More chemical markets beckon. Formic acid can be processed into a number of organic compounds, including many now made from fossil fuels, he said — “not because they’re higher performance, or cleaner, or cheaper, but because they do the job good enough.”
Formates and formic acid could also serve as “hydrogen carriers,” Brix said. Hydrogen, when it’s produced in ways that don’t cause greenhouse gas emissions, can be used to cut the carbon impact of industries from steelmaking to shipping. It’s unlikely that OCOchem’s formates would be a cost-effective source of hydrogen at large volumes, but they could serve as a convenient medium for transporting hydrogen in trucks, he said.
The trick is to find cost-effective ways to separate the hydrogen molecules from the formates once they reach their destination, said Ye Xu, associate professor of chemical engineering at Louisiana State University. Xu specializes in research in surface chemistry and heterogeneous catalysis — the fundamental study of the interaction of solid catalysts with molecules. He’s been working on a project to crack hydrogen from formates in a way that’s economically viable—one of many being funded by the U.S. Department of Energy.
“If you need to transport huge quantities of hydrogen atoms, you have to compress hydrogen gas under extremely high pressure. That causes cost problems and safety problems,” Xu said, especially for chemicals being transported by truck or train. Hydrogen-bearing formates, by contrast, are “not flammable. They don’t explode. They are not toxic. These are some very attractive characteristics.”
When it comes to separating the hydrogen atoms from formate molecules at the end of the journey, so far “the stumbling block is the speed of the reaction,” he said. “Formates are stable substances and slowly decompose on their own.” Speeding up the process requires a catalyst, and “according to the scientific literature, the only catalyst that works is palladium” — a costly metal, which, like the chemically similar platinum, is already in high demand for electronics, automotive, and many other industrial uses.

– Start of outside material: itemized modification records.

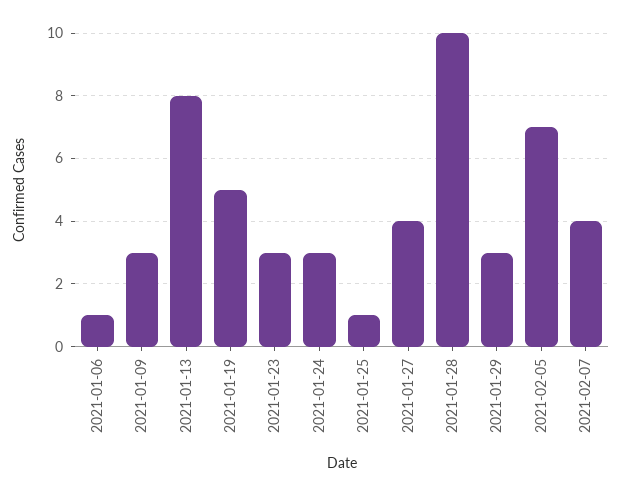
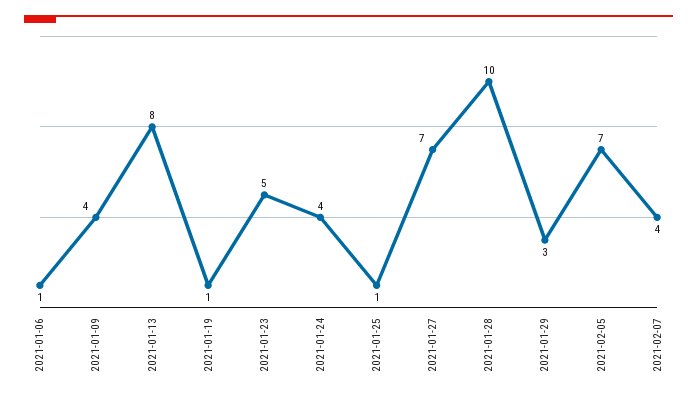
  {
    "2021-01-06": 1,
-   "2021-01-09": 3,
+   "2021-01-09": 4,
    "2021-01-13": 8,
-   "2021-01-19": 5,
+   "2021-01-19": 1,
-   "2021-01-23": 3,
+   "2021-01-23": 5,
-   "2021-01-24": 3,
+   "2021-01-24": 4,
    "2021-01-25": 1,
-   "2021-01-27": 4,
+   "2021-01-27": 7,
    "2021-01-28": 10,
    "2021-01-29": 3,
    "2021-02-05": 7,
    "2021-02-07": 4
  }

Xu’s search for substitute catalysts to make formate a viable hydrogen carrier involves massive computational research as well as collaboration with scientists doing real-world research. In a way, Brix noted, it’s a similar process to the years of research that have gone into OCOchem’s core technologies, such as the gas-diffusion electrodes that allow it to electrolyze water and CO2 at commercial-scale volumes.

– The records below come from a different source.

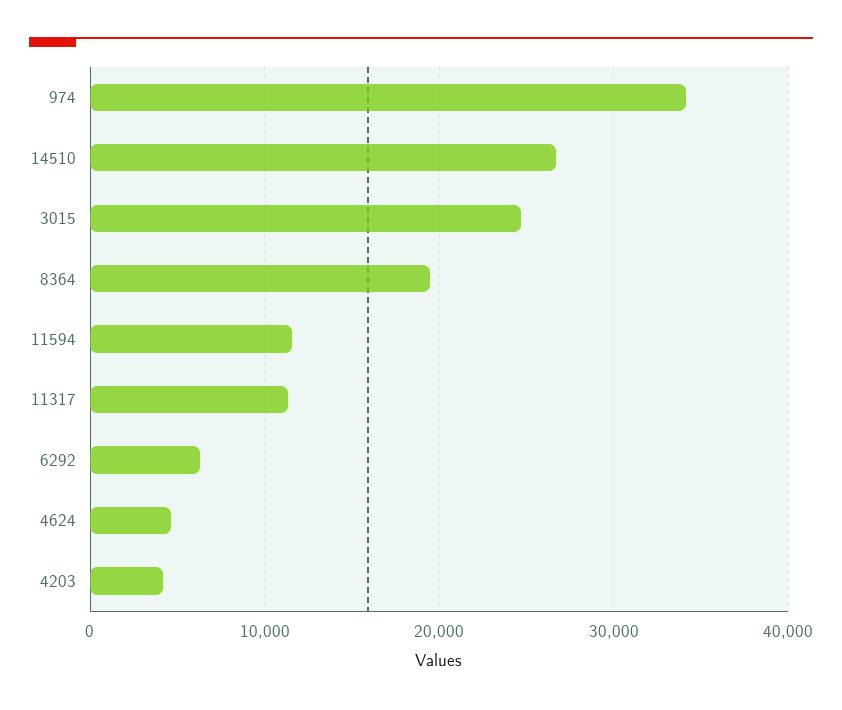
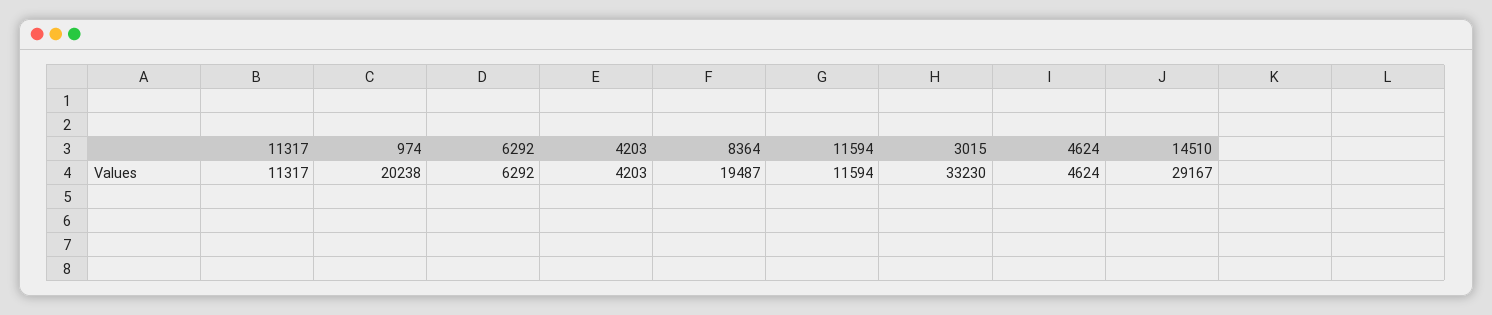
  {
-   "974": 34000,
+   "974": 20238,
-   "14510": 27000,
+   "14510": 29167,
-   "3015": 25000,
+   "3015": 33230,
    "8364": 19487,
    "11594": 11594,
    "11317": 11317,
    "6292": 6292,
    "4624": 4624,
    "4203": 4203
  }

Taking such experiments from laboratory to pilot project to commercial production may be labor-intensive and costly. But building, testing, and redesigning the next generation of technologies is a lot easier and faster on an assembly line than as part of a complicated, yearslong engineering, procurement, and construction project to build large-scale facilities, Brix said.
“We’ve built the best little Lego block we can. Now we want to stack the Lego blocks together,” Brix said, and “just build more and more stacks. And from there, it’s rinse, lather, repeat.”